*Work item*: Only the lines from the first line of the data through the line containing "pyautogui.press('b')" belong in the answer, transcribed exactly; pictures do not.

*Available data*:
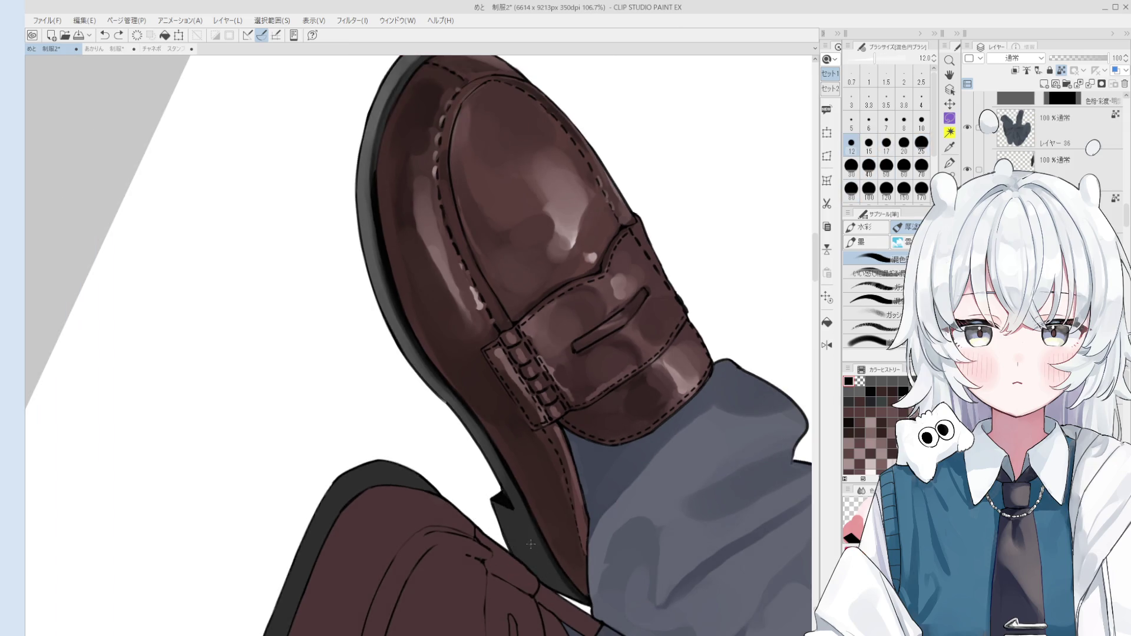
pyautogui.press('bracketleft')
pyautogui.press('bracketleft')
pyautogui.press('bracketright')
pyautogui.press('bracketright')
pyautogui.press('bracketright')
pyautogui.press('bracketright')
pyautogui.press('bracketright')
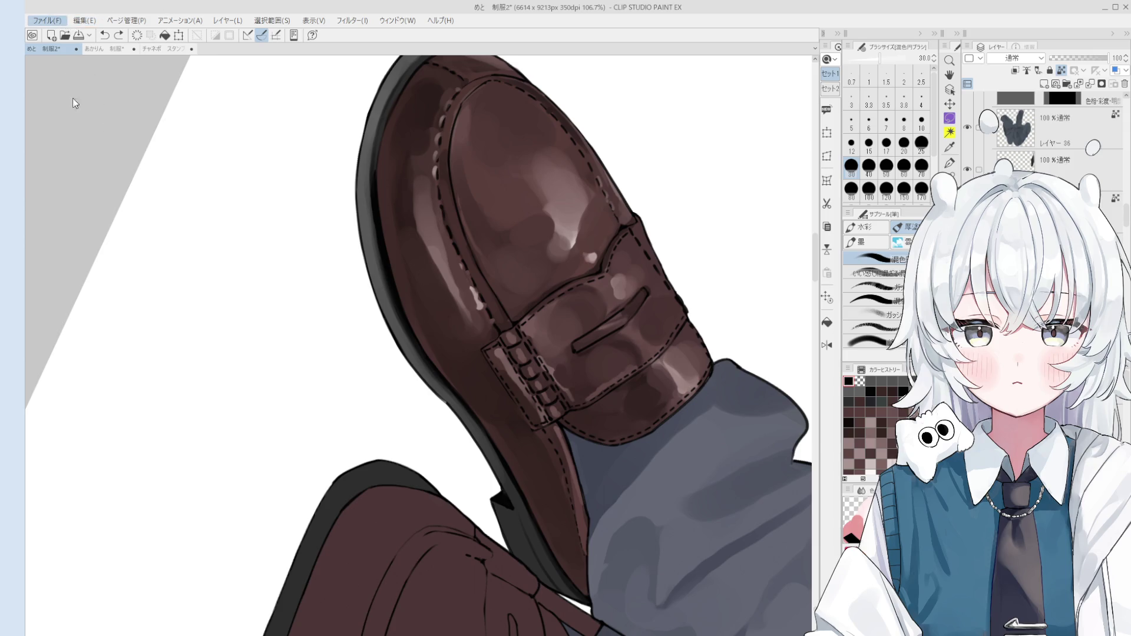
# - Save the illustration 制服2 with Ctrl+S
pyautogui.press('ctrl+s')
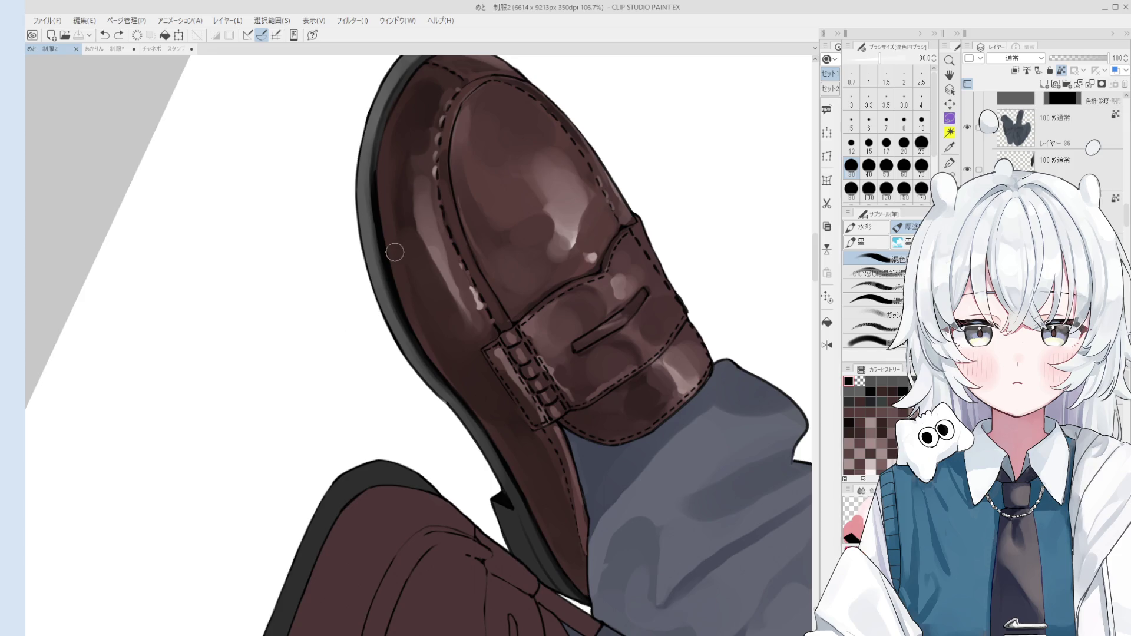
# - Paint light edge accents on the loafer's side and heel at brush sizes 25 and 8
pyautogui.press('o')
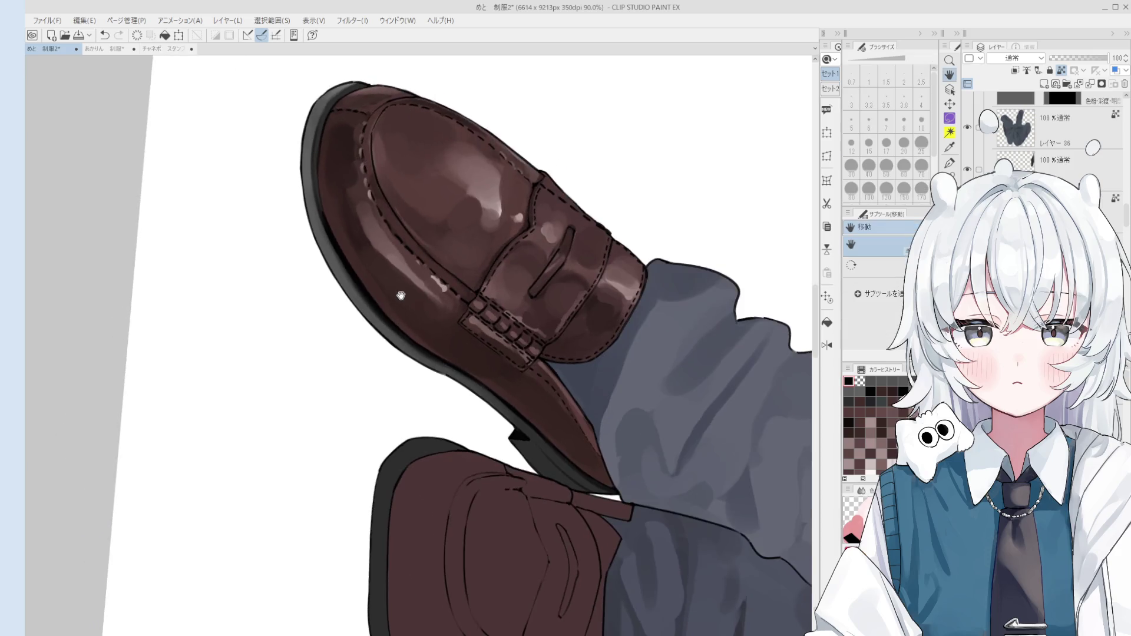
pyautogui.press('b')
pyautogui.keyDown('alt'); pyautogui.click(417, 286); pyautogui.keyUp('alt')
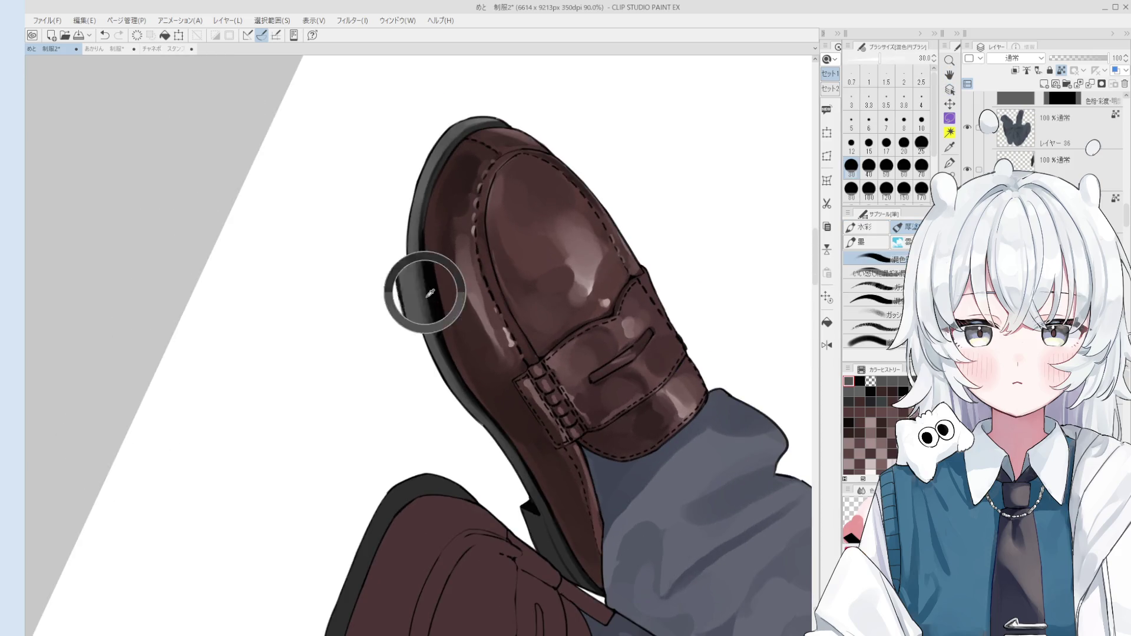
pyautogui.press('bracketleft')
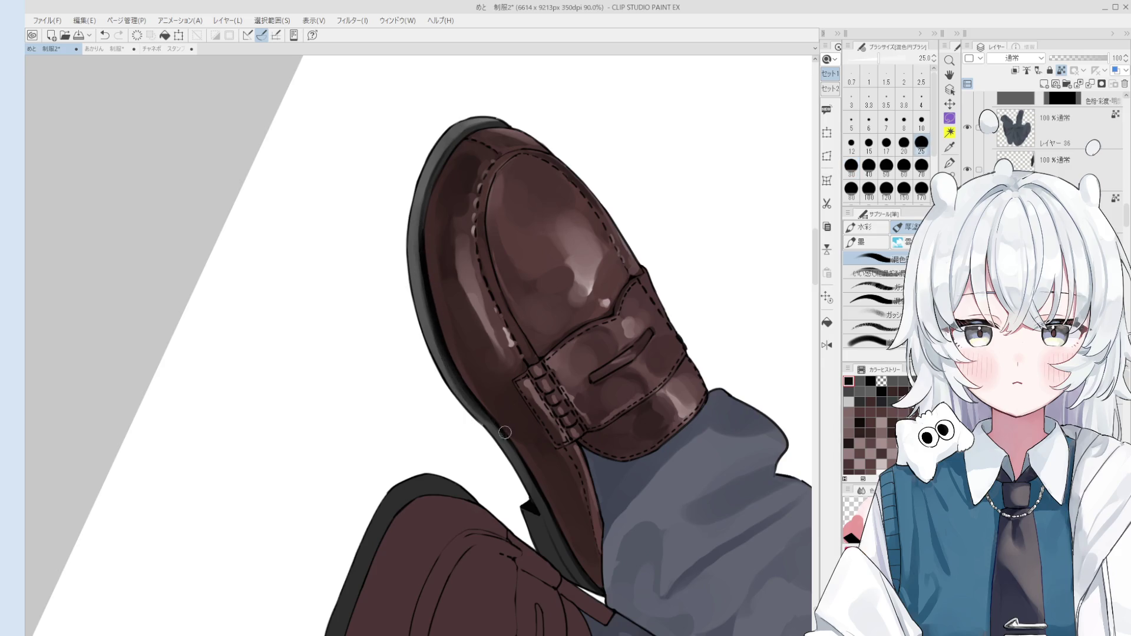
pyautogui.scroll(-2, 526, 459)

*Result below*:
pyautogui.press('bracketleft')
pyautogui.press('bracketleft')
pyautogui.press('bracketright')
pyautogui.press('bracketright')
pyautogui.press('bracketright')
pyautogui.press('bracketright')
pyautogui.press('bracketright')
# - Save the illustration 制服2 with Ctrl+S
pyautogui.press('ctrl+s')
# - Paint light edge accents on the loafer's side and heel at brush sizes 25 and 8
pyautogui.press('o')
pyautogui.press('b')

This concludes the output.